Reactions to Wal-Mart Ruling
As discussed previously here on the Blawg, yesterday the U.S. Supreme Court rejected a nationwide class action brought on behalf of 1.5 million women against Wal-Mart.
The Ruling Made Simple
So, what does this historic ruling really mean? Here’s my take:
- Does it mean the end of all class actions as we know them? Not even close.
- Does it mean the end of all mega-humongous-nationwide-one-size-fits-all class actions? Maybe. Possibly. Potentially. It depends.
The Court stopped far short of condemning all class actions. It also stopped short of prohibiting nationwide class actions such as the one facing Wal-Mart. Instead, the Court ruled that for a nationwide class action to survive it must offer clear evidence of a nationwide policy or practice that actually damaged the class.

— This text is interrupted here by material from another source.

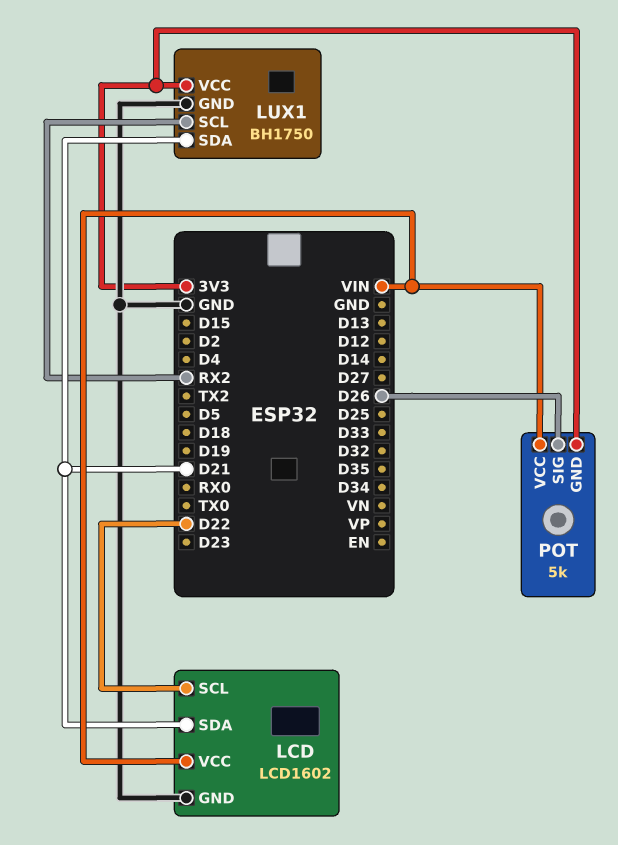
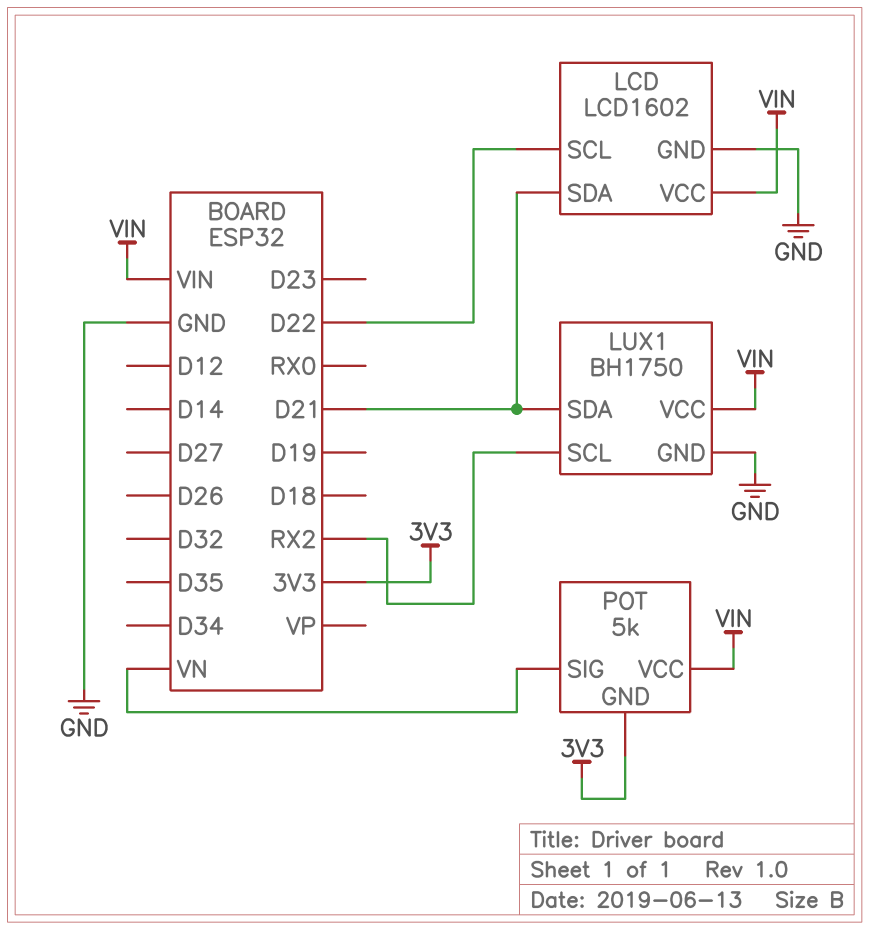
LUX1 pin VCC: 3V3 -> VIN
POT pin SIG: D26 -> VN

The Court found no such policy or practice on Wal-Mart’s part. Like most companies, Wal-Mart’s corporate policy officially forbade discrimination. And, like most companies, managers were given considerable discretion in enforcing the policy and making pay, promotion and other decisions.
The key sentence in the opinion (in my opinion): “In a company of Wal-Mart’s size and geographical scope, it is quite unbelievable that all managers would exercise their discretion in a common way without some common direction,” Justice Scalia wrote. For that reason, a single class action was deemed inappropriate.
What Others Are Saying
Here are some other reactions from around the nation . . .
The New York Times offered up seven different op-ed pieces expressing varying views. In its main article on the ruling (Wal-Mart Case Is a Blow for Big Cases and Their Lawyers), it offered a nice summary of the Court’s reasoning behind the decision. In short, the problem with allowing massive class actions is that plaintiffs don’t have to show real injury but instead get paid based on a formula:
In his opinion, Justice Scalia said it was unacceptable to allow employment discrimination lawsuits to proceed as huge class actions when monetary awards would be based on a broad formula per plaintiff, without having an individual assessment of how much each plaintiff had suffered.
He wrote that to allow that to happen in the Wal-Mart case, the largest employment class action in American history, would have been hugely unfair to Wal-Mart because it might have had to pay out damages without many of the plaintiffs demonstrating how much they were injured.
The Associated Press called the ruling a “blow to class actions” and opined that “mounting a large-scale bias claim against a huge company will be more difficult.
Not surprisingly, business groups (many of which filed briefs in support of Wal-Mart’s position in the case) heartily embraced the decision. “We applaud the Supreme Court for affirming that mega-class actions such as this one are completely inconsistent with federal law,” said Robin Conrad of the U.S. Chamber of Commerce. She added: “Too often the class-action device is twisted and abused to force businesses to choose between settling meritless lawsuits or potentially facing financial ruin.”
Others were decidedly less enthusiastic. Marcia Greenberger of the National Woman’s Law Center said that the ruling “strikes a blow to those who face discrimination in the workplace to be able to join together and hold companies, especially large companies, accountable for the full range of discrimination they may be responsible for.”
Joseph Sellers, the lead lawyer for the plaintiffs in the Wal-Mart case, noted that the decision would likely result in even more class actions at the store/regional level. He predicted the decision would hurt both his clients and Wal-Mart because it “will be splintered into many cases that may take longer and be harder to resolve” based on “checkered” legal standards that vary from jurisdiction to jurisdiction.
Law scholars generally agreed that the ruling will discourage plaintiffs’ lawyers from pursuing large-scale class actions. Columbia University professor John Coffee said the ruling “significantly changes the balance between employers and employees. And it largely eliminates the monetary threat facing big employers.” “Lawsuits are expensive to bring,” he said, “and if there is no money relief at the end of the road, there is no incentive to bring the suit.”
Several bloggers weighed in as well. Daniel Schwartz of The Connecticut Employment Law Blog has a nice summary here. Jon Hyman of the Ohio Employer’s Law Blog has a detailed legal analysis here. And Evil HR Lady has a piece entitled Why the Wal-Mart Ruling Is Good for Women.
The Court’s full opinion is available here.
What Should Employers Do?
Here are some lessons employers should learn from this ruling:
- Implement company-wide policies and practices prohibiting discrimination.
- Communicate the policies and practices to all employees on a regular basis.
- Train managers on proper enforcement of the policies and practices.
- Promptly and thoroughly investigate any and all complaints.
- Take appropriate steps to address any violations.
- Never ever retaliate against any complainant.